I am reading Appendix B in Fulton's Young Tableaux about Borel-Moore homology. In particular, I'd like to understand why for compact manifolds the Borel-Moore homology groups are isomorphic to singular homology groups. Fulton's argument goes as follows:
We have a lemma: if $X$ is embedded as a closed subspace of an oriented differentiable manifold $M$, then there is a canonical isomorphism $H_i^{BM} \cong H^{m-i}(M,M\backslash X)$, where $m = dim(M)$.
So if $M$ is an oriented $n$-dim. manifold we can embed $M$ in itself and we get $H_i^{BM} = H^{n-i}(M,M\backslash M) = H^{n-i}(M)$. Hence $H_i^{BM} = 0$ for $i >n$ and $H_n^{BM} = H^0M$ is a free $\mathbb{Z}$-module with one generator for each connected component of $M$.
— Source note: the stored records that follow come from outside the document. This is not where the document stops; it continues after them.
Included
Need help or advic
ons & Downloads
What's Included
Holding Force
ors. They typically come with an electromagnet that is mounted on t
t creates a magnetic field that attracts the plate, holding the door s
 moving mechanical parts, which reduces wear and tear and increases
Then Fultons states that if $M$ is compact, the Poincare duality for singular homology shows that $H^{n-i} \cong H_iM$ and so $H_i^{BM} \cong H^{n-i}M \cong H_iM$.
My problem is that I don't understand the connection between compactness and Poincare duality. The hypothesis in the Poincare duality theorem is that the manifold is closed and orientable. So does compactness imply that $M$ is closed and orientable? Or compactness together with the fact that $H^0$ is a free $\mathbb{Z}$-module for each connected component? I would appreciate help with understanding the implicit assumptions here.